Project Gutenberg Knowledge Base

A curated corpus of public domain literary texts from Project Gutenberg — organized for analysis, annotation, and knowledge extraction.

About This Dataset

This repository contains public domain literary texts sourced from Project Gutenberg, organized by author and work. Texts are provided both as full ebooks and as individual sections to support fine-grained annotation and analysis.

data/ebooks/ — Full plain-text ebooks organized by Project Gutenberg ID
authors/ — Texts organized by author and title, with works split into named sections (chapters, acts, scenes, etc.)

All content is in the public domain and freely available via Project Gutenberg.

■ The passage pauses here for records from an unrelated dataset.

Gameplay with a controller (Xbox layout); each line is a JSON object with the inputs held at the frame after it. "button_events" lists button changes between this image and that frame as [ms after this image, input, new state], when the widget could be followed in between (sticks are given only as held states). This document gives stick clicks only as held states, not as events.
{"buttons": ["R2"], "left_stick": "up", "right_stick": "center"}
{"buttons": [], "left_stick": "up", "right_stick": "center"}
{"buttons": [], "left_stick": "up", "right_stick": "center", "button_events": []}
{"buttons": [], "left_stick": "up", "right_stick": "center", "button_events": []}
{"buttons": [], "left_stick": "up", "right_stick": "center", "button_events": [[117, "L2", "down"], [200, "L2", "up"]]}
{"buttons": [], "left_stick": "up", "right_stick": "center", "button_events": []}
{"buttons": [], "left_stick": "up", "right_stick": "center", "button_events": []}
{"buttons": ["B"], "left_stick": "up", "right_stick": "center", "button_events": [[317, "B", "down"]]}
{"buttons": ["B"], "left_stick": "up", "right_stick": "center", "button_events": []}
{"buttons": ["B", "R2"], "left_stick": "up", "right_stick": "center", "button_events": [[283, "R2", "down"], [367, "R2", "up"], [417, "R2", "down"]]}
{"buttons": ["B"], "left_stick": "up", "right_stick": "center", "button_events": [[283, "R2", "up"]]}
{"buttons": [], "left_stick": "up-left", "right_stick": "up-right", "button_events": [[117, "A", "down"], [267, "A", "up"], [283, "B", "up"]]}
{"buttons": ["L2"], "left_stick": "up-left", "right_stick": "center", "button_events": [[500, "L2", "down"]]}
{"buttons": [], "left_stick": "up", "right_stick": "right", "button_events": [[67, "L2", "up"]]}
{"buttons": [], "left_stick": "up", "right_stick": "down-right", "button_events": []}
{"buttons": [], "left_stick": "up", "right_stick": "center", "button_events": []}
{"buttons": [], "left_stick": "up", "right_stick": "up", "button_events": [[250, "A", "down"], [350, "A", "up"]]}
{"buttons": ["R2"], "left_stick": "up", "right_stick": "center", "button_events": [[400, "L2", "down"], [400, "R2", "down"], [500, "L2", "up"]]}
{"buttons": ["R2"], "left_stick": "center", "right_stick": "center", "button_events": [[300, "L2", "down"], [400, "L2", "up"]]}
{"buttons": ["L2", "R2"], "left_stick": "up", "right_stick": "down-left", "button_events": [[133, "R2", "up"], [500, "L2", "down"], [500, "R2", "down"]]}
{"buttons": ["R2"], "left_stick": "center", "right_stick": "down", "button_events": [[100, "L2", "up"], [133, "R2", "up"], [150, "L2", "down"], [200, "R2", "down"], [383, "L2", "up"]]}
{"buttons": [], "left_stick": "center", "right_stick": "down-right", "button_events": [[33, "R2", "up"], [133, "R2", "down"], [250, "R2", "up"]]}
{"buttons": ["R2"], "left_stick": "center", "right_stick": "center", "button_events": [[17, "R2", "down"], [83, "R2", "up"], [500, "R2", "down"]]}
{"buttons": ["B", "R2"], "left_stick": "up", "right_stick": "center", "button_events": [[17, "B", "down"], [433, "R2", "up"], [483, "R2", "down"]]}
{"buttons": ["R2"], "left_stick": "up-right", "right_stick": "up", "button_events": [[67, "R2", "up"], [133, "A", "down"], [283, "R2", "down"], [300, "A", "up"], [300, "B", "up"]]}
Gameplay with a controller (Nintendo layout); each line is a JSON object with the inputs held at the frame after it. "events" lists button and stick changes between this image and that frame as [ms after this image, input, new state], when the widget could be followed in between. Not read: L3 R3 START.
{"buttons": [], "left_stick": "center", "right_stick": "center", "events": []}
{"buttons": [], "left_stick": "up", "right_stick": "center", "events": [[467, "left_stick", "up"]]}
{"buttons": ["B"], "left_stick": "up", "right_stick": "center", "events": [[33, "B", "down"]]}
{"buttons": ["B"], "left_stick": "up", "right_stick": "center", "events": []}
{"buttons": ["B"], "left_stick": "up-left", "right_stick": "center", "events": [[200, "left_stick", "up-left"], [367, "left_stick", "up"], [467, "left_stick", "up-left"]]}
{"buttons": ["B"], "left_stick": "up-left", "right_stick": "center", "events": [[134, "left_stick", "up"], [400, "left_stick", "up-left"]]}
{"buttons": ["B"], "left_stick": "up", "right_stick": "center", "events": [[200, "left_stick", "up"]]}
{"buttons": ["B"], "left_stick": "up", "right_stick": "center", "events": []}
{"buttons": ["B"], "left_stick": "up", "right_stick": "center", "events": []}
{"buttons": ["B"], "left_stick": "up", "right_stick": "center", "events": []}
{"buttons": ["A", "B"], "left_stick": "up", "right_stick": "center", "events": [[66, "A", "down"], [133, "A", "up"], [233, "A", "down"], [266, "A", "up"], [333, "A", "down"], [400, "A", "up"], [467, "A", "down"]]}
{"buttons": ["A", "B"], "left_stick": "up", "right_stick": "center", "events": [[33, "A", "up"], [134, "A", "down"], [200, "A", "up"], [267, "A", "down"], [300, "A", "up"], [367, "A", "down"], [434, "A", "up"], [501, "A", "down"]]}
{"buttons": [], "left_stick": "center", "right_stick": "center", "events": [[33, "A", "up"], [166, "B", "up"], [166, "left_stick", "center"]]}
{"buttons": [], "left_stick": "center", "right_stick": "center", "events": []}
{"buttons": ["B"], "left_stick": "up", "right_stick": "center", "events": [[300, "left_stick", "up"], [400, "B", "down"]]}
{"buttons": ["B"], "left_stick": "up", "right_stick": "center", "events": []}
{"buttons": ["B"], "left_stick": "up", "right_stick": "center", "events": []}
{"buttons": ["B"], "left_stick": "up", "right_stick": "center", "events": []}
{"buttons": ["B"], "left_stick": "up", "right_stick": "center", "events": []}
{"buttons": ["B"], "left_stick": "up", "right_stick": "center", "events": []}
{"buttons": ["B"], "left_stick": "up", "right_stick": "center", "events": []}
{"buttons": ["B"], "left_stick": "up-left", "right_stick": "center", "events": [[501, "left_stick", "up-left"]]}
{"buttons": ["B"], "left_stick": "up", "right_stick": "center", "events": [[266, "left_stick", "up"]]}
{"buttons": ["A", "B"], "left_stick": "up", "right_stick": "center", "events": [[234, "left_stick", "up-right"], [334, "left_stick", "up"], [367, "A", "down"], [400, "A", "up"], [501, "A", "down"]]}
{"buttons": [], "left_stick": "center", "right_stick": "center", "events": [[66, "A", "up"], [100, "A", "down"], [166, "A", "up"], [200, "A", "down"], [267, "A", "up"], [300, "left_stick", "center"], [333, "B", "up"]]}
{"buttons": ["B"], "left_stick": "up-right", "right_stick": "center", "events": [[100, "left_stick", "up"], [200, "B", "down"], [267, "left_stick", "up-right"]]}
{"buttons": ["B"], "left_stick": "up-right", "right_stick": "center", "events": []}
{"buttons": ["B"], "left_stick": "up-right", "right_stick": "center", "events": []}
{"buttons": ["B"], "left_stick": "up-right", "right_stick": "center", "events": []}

This corpus is well-suited for entity recognition across characters, authors, places, and historical references; mapping relationships between characters, themes, and narrative arcs; stylistic and linguistic analysis across authors and time periods; and building literary knowledge graphs from unstructured text.

Skills

This repo ships eleven skills that build a layered literary KB on top of the Semiont SDK. See AGENTS.md for the full design discussion.

Skill	What it does
`ingest-corpus`	Walk the repo's literary content (sections, curated articles, ebooks); create one resource per file.
`mark-characters`	Detect Character mentions including descriptive references ("the Chorus", "the messenger").
`mark-places`	Detect Place mentions — both real geographic places and mythological realms.
`assess-dangerous-situations`	Flag spans of physical / moral / supernatural danger; used as peak-danger landmarks for plot-arc synthesis.
`comment-subtext`	Add commenting annotations capturing inner thoughts, subtext, dramatic irony, plot-significance markers.
`build-character-articles`	Promote Character mentions to canonical wiki-style Character resources with Wikipedia citations.
`build-place-articles`	Promote Place mentions to canonical wiki-style Place resources with Wikipedia citations.
`map-relationships`	Extract character-character + character-place relationships as tagged linking annotations.
`build-historical-context`	Synthesize HistoricalContext resources for the work's era, prior tradition, audience, and concepts.
`extract-themes`	Tag passages with thematic concerns; synthesize one Theme resource per distinct theme.
`trace-plot-arc`	Synthesize a per-work PlotArc resource documenting the narrative structure.

Quick Start

Explore this dataset using Semiont, an open-source knowledge base platform for annotation and knowledge extraction.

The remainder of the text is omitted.